What Are Commingling and Rehypothecation?
Typically, banks and financial services companies segregate collateral from individual parties based on different parameters, such as owner and loan type. This practice makes for clean accounting and enables them to return the said collateral when it is due.
As its name denotes, commingling refers to a mixing of collateral from multiple parties into a single “omnibus” account. Commingling is standard practice in Wall Street and has become popular to avoid or reduce the probability of custodian counterparties (or CCPs) failing to honor their end of the bargain.
There are two harmful potential consequences to commingling. First, the practice makes it difficult to distinguish between assets and liabilities in a CCP’s balance sheet because they are not required to disclose individual amounts. As a result, there is no way to know whether they have enough assets to cover their liabilities. Commingling also centralizes cryptocurrency holdings to a single account, thereby making the account an attractive target for thieves and hackers. For example, a CCP may hold cryptocurrencies in a single “omnibus” wallet instead of distributing them across multiple online wallets. In turn, these wallets become repositories for hackers to target, if they wish to crash the cryptocurrency ecosystem.
Rehypothecation further complicates bitcoin’s identity. Put simply, rehypothecation allows CCPs to use given bitcoin as collateral several times. “It is the process by which a lender receives an asset as collateral for a loan, and then pledges that collateral to cover its own exposure to a separate party which then pledges the same collateral to a different part,” explains Long.
This means that there is a chain of loans which can be traced back to the same asset. A loan default by a single party within that chain or a successful custodian hack could bring the entire setup tumbling down. Further complications related to rehypothecations arise from the fact that the same asset will be accounted for on multiple balance sheets, obfuscating its origins.
As the cryptocurrency ecosystem grows, the ripple effects of a crash could result in severe damage to unrelated assets, much the same way that the housing crisis affected different and unrelated parts of the world economy.

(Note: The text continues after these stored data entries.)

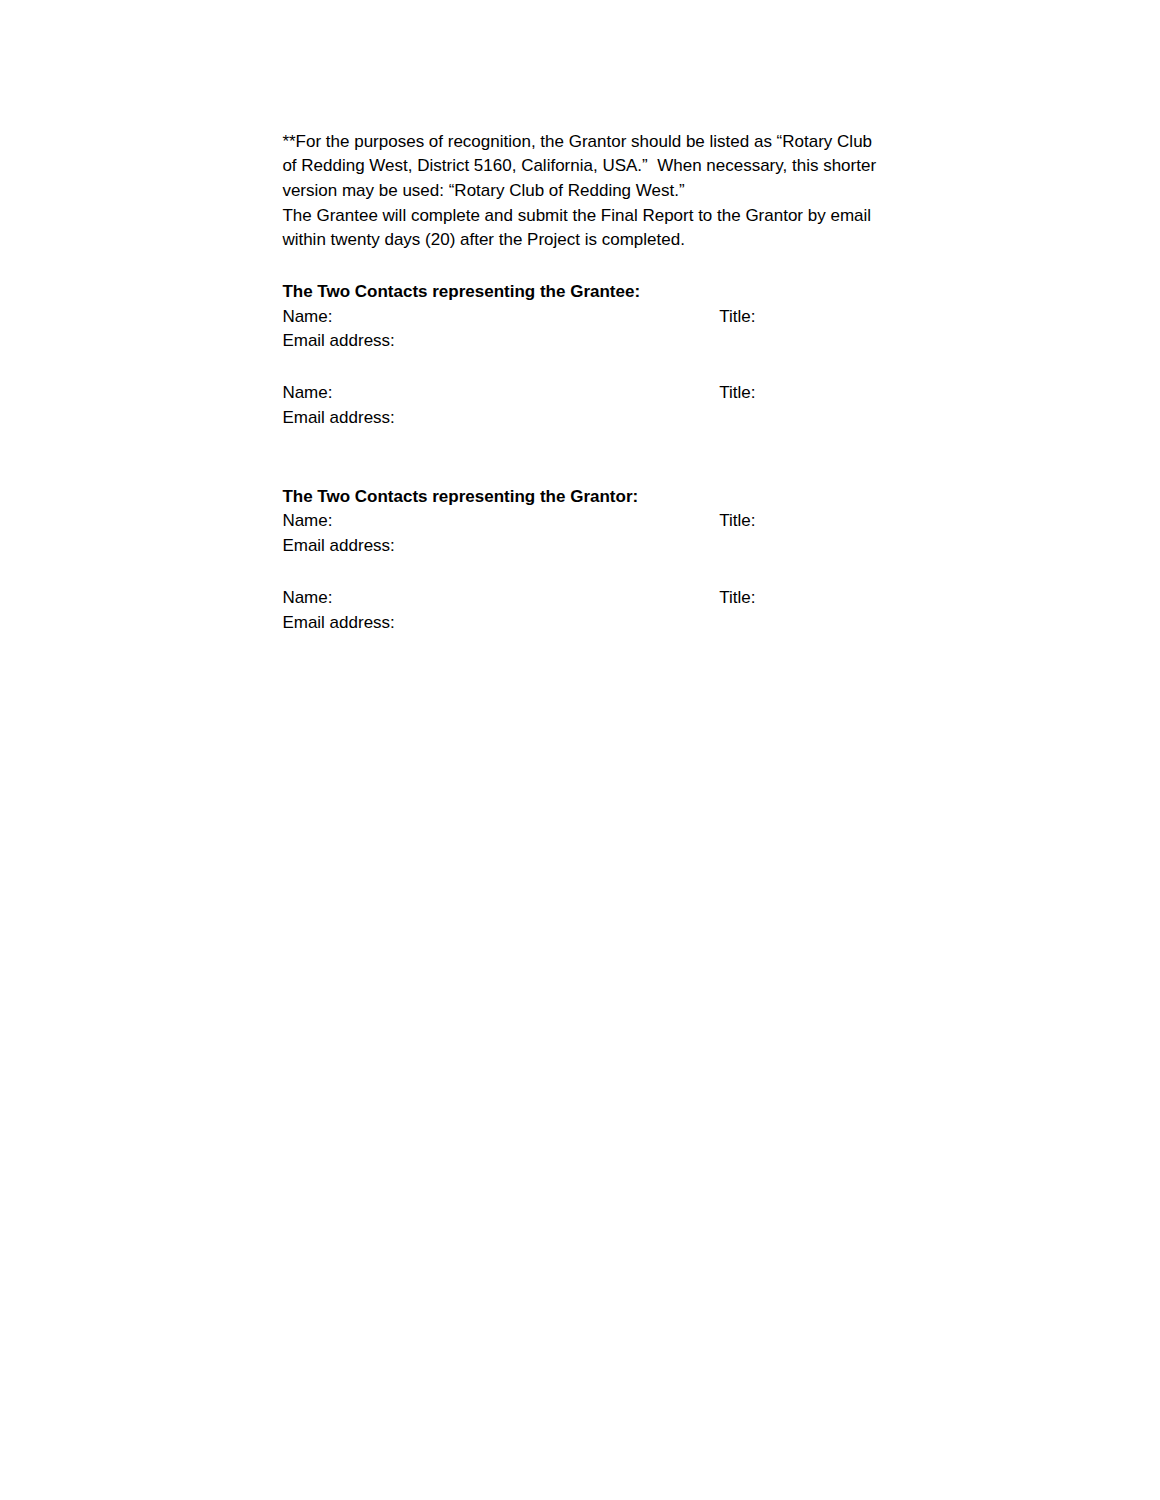**For the purposes of recognition, the Grantor should be listed as “Rotary Club of Redding West, District 5160, California, USA.” When necessary, this shorter version may be used: “Rotary Club of Redding West.”
The Grantee will complete and submit the Final Report to the Grantor by email within twenty days (20) after the Project is completed.
The Two Contacts representing the Grantee:
Name: Title: Email address:
Name: Title: Email address:
The Two Contacts representing the Grantor:
Name: Title: Email address:
Name: Title: Email address:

Can These Risks Be Mitigated?
Long says the problems associated with centralized risk can be mitigated by disallowing rehypothecation and commingling for bitcoin. However, the chances of such an occurrence are low because it would drastically reduce profits for CCPs. Bitcoin’s manufactured scarcity makes it an especially valuable asset for Wall Street. Rehypothecation of bitcoin could allow financial services firms, such as Goldman Sachs, to mint profits by building up a chain of loans using the same stash of bitcoin in its custody. According to Long, rehypothecation and commingling related to bitcoin is the reason why Intercontinental Exchange (ICE) announced its foray into bitcoin.